Within this meeting, the owners will learn that the previous sale is not fit for purpose and to gain the maximum benefit from their ownership they were advised that they must upgrade their ownership in order to derive the desired benefits and so the multiple timeshare buying cycles are in full swing.

Another tactic deployed by resorts is where a disgruntled owner complains about their timeshare agreement being mis-sold, the resort will then invite them to attend the resort to talk over their grievances with a view of resolving the problem.

The resort will pay for the owners to stay at the resort for a week and during that time the owners will meet with a resort representative, who is nothing more than another salesperson.

The owners will express their dissatisfaction and the resort representative will suggest a solution and this, generally, will inevitably lead to the owners parting with further monies to correct the things they are complaining about.

In essence, the purpose of the meeting is an opportunity for the resort to take more money from the owners while convincing them, once again, that the product they own is not fit for the purpose the owners intended to use it for. It is not uncommon for timeshare owners to have spent upwards of £250,000 on timeshare mis-selling over many years of riding the timeshare ‘upgrade merry go round’.

Timeshare owners can take back control

In February 2020, Mercantile Claims and Praetorian Legal received FOS determinations against timeshare resorts, Club La Costa and Diamond Resorts, which have been involved in the mis-selling of fractional timeshare.

They also received offers from Barclays Partner Finance to compensate Resort Properties/ Silverpoint owners for the mis-selling and liquidation of Silverpoint resorts.

The basis of these determinations is that the Financial Ombudsman Service has sided with us and determined that fractional timeshare has been mis-sold as an investment and that the product is ostensibly worthless.

The determination has resulted in the Financial Ombudsman Service ordering that  timeshare owners be put back into the position they were in had they not have purchased the timeshare.

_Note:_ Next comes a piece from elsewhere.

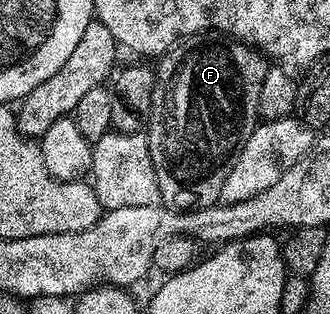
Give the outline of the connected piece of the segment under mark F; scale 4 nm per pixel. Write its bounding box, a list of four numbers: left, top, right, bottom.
[145,33,268,211]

This means that all monies paid to date are returned to the timeshare owners with the addition of simple interest (8%). They also order that any maintenance fees are refunded to the timeshare owners also with the addition of simple interest (8%) and finally that the timeshare is terminated with immediate effect.

In summary, there is a way out of these contracts. There is no need for victims to be paying thousands of pounds as they are right now.

It was sold to them as paying for the equivalent of bricks and mortar and that has never been the case. With the choice of travel and accommodation offered now by the travel industry at large and access to the internet with consumers being able to make their own travel arrangements the demise of timeshare as a viable concept is set to further decline and the struggle between timeshare owners and timeshare resorts is set to continue for some years to come.